Could you print the stretch of lines below from the one with "index tip: (1132, 370)" through the one with "index mcp: (128, 73)", exactly as they stand and without any pictures?

§ §

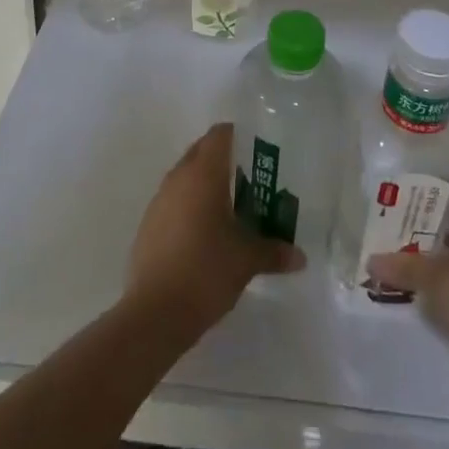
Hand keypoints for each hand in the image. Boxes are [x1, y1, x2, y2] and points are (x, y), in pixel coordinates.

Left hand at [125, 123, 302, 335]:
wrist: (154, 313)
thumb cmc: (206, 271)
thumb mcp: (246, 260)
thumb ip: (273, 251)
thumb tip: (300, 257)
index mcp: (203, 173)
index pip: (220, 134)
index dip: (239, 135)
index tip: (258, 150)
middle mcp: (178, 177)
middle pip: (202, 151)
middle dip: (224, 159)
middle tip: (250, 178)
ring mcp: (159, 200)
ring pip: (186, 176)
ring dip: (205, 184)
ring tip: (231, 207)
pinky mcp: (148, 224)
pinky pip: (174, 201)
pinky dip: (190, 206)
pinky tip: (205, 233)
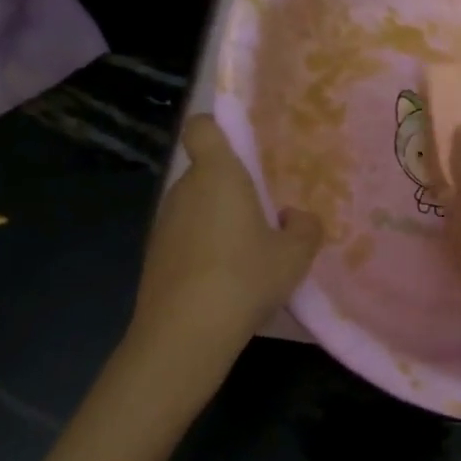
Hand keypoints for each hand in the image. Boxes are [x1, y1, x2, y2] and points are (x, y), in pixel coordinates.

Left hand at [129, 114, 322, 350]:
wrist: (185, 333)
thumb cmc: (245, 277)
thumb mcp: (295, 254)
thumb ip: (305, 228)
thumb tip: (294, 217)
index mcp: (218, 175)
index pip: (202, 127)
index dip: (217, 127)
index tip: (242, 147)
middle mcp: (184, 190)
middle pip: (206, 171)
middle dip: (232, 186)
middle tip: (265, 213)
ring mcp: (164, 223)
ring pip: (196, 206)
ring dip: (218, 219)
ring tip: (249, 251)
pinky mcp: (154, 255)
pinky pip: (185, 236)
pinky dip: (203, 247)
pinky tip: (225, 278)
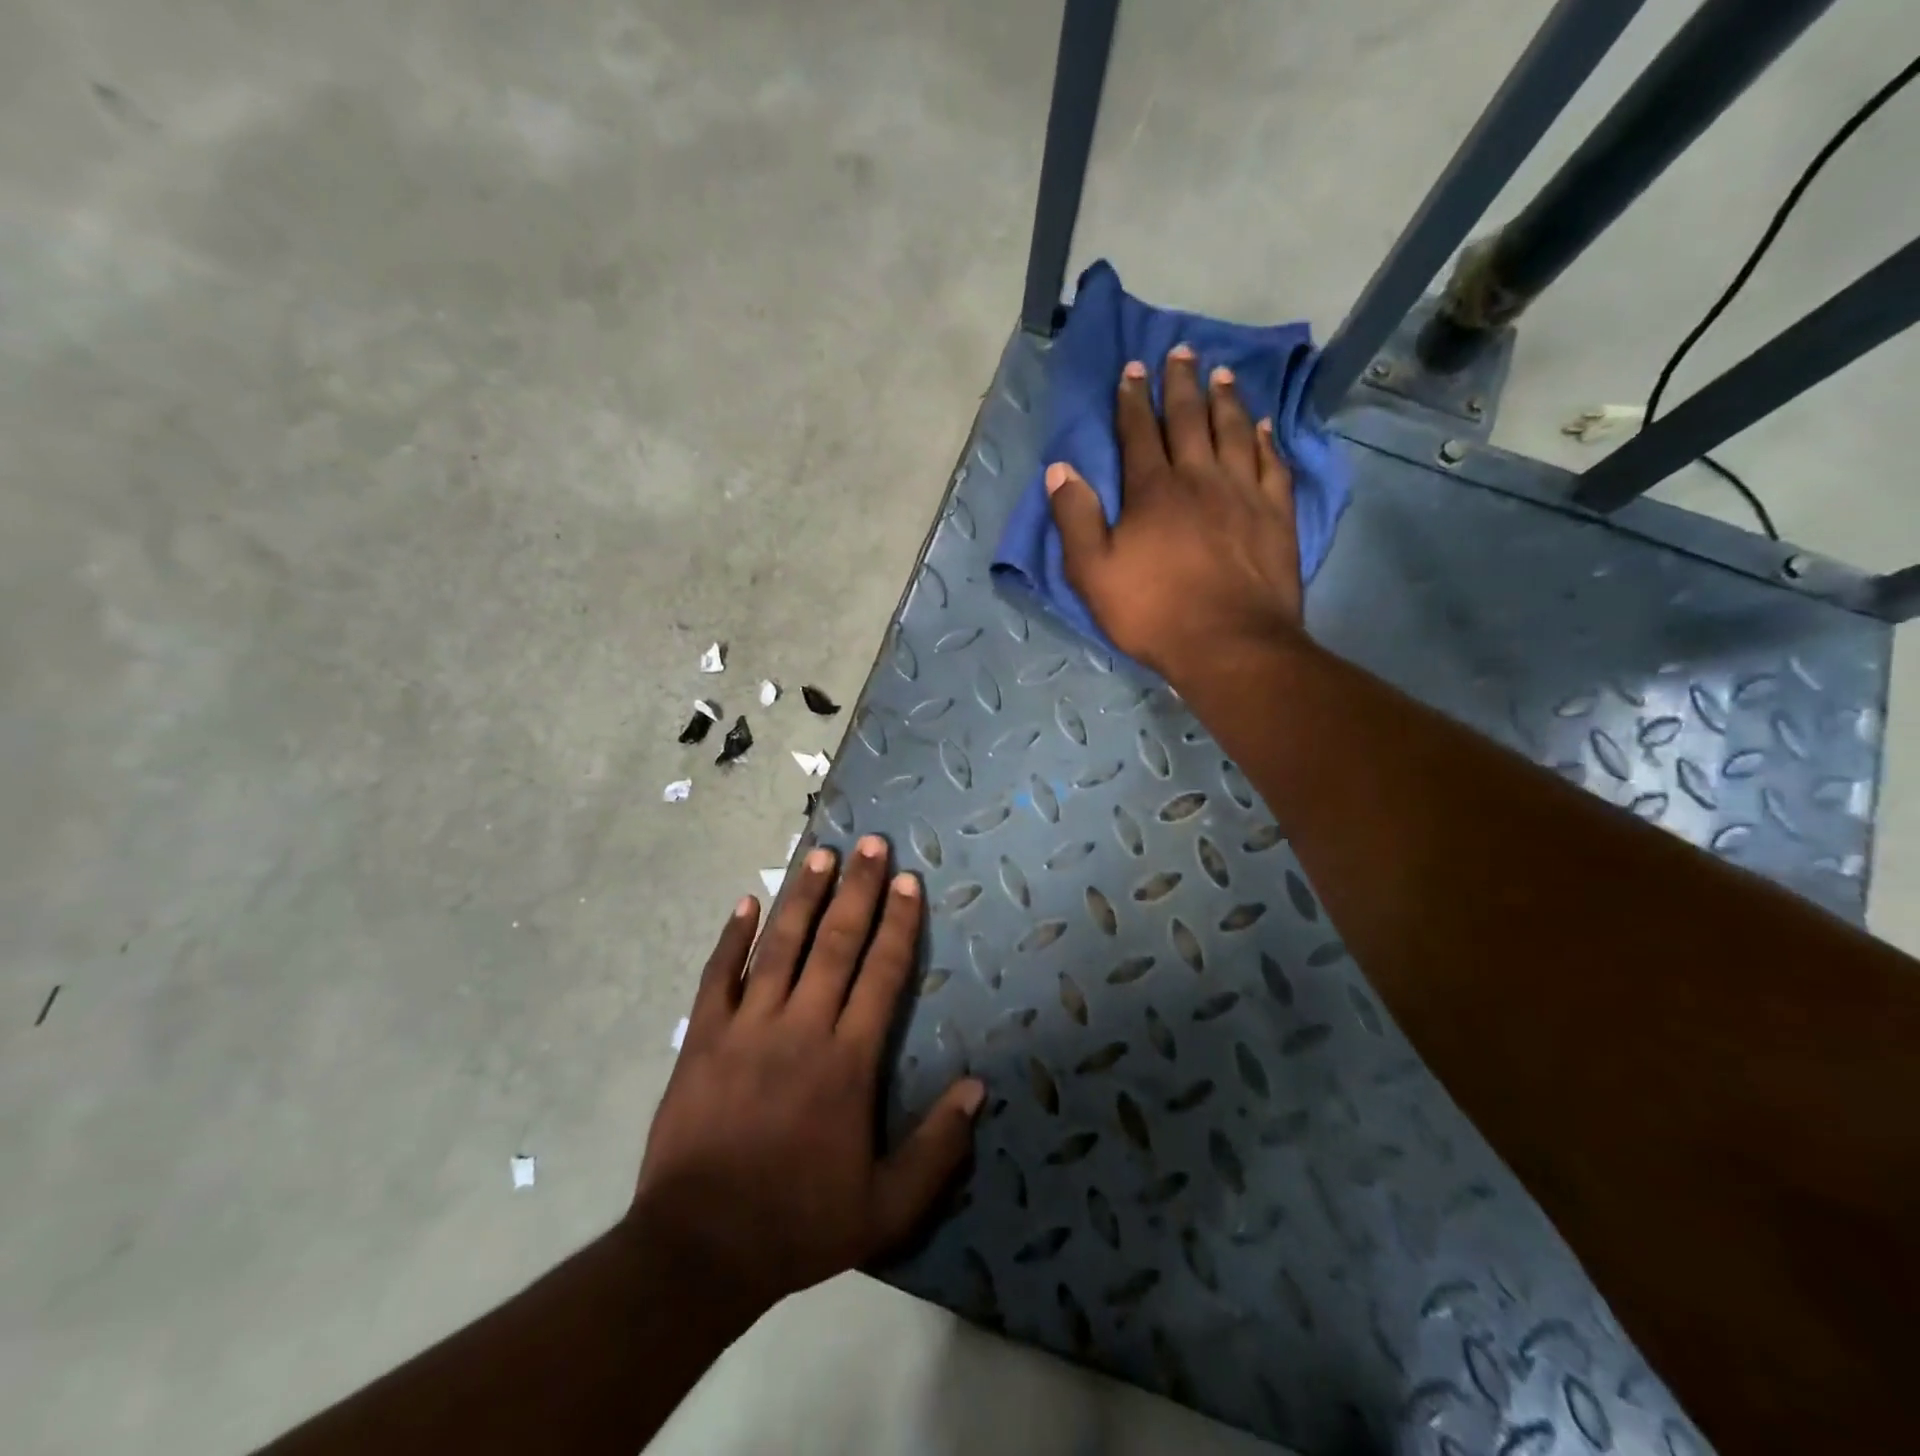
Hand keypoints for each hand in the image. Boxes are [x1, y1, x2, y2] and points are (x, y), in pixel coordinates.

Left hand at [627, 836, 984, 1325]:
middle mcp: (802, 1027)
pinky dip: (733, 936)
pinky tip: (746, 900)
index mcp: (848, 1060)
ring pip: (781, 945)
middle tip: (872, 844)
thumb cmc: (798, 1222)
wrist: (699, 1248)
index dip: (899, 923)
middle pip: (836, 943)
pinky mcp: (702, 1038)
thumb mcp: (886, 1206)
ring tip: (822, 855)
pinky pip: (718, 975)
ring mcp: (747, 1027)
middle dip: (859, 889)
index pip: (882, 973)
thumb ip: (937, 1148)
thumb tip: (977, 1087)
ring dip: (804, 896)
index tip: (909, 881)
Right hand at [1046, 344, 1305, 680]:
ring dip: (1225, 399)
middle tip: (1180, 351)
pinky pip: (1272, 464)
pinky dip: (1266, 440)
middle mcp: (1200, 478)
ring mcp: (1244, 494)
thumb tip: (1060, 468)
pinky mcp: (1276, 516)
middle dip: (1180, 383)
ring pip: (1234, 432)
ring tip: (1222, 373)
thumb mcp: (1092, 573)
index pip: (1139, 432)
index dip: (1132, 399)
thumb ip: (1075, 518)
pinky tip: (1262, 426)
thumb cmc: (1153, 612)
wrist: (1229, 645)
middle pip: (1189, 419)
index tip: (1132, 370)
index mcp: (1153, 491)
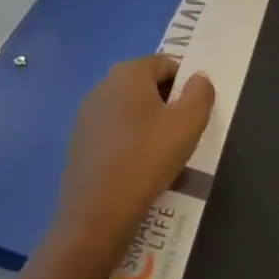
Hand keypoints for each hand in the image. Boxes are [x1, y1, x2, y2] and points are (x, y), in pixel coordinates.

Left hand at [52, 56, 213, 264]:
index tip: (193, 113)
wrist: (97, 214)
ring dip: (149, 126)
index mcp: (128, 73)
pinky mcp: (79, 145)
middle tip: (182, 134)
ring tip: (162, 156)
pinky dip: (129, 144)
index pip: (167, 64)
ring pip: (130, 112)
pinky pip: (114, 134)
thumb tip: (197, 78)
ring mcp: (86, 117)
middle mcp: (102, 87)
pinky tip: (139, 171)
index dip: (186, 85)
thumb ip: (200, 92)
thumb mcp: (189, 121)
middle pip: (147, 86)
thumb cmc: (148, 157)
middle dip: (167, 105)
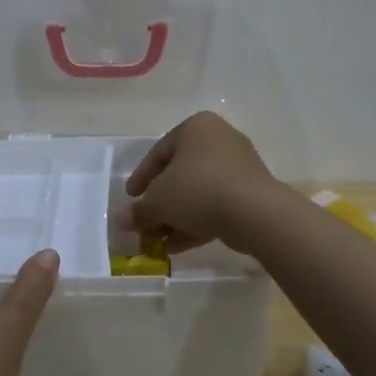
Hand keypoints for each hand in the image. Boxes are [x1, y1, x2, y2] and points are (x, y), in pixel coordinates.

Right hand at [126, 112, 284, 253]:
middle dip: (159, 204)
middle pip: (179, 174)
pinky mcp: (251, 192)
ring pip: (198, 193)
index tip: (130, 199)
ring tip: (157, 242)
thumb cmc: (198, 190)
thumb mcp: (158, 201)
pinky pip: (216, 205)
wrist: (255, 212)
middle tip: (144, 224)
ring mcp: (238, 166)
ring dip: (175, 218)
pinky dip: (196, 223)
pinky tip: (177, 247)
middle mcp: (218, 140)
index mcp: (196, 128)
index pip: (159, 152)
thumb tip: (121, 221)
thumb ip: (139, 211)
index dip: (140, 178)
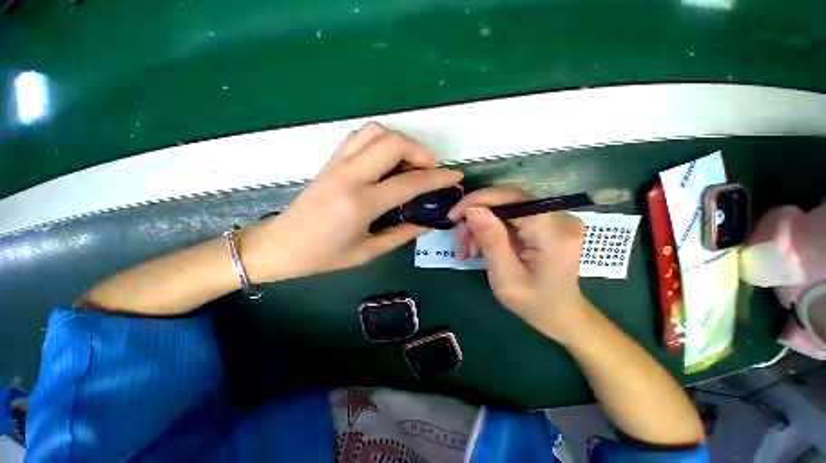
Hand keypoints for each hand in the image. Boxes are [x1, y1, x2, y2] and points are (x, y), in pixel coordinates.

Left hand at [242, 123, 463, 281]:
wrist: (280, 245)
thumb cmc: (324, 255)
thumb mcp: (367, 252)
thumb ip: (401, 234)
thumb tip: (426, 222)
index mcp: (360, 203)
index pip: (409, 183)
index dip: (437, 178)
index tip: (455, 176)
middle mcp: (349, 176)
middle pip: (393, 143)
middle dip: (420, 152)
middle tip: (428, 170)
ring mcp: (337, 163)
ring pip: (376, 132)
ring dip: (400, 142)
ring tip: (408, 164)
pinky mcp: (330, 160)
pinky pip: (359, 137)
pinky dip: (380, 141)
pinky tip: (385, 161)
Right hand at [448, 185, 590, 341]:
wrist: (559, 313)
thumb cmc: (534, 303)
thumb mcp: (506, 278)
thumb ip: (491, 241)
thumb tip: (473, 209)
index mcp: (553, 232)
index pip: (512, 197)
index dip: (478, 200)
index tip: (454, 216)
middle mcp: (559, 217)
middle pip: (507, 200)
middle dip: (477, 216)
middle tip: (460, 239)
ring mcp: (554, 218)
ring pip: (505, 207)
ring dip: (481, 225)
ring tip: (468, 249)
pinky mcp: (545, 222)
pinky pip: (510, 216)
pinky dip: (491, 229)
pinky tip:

§ §

## SOLVED EXERCISE
index tip: (1132, 370)
index mcp: (1153, 491)
Hand keypoints for each hand in the image. Boxes are [x1, y1, x2, y2] and points are (x, y), in pixel coordinates.

Left hand at [52, 56, 213, 264]:
index tip: (193, 113)
wrist: (97, 214)
ring dip: (149, 126)
index mcp: (128, 73)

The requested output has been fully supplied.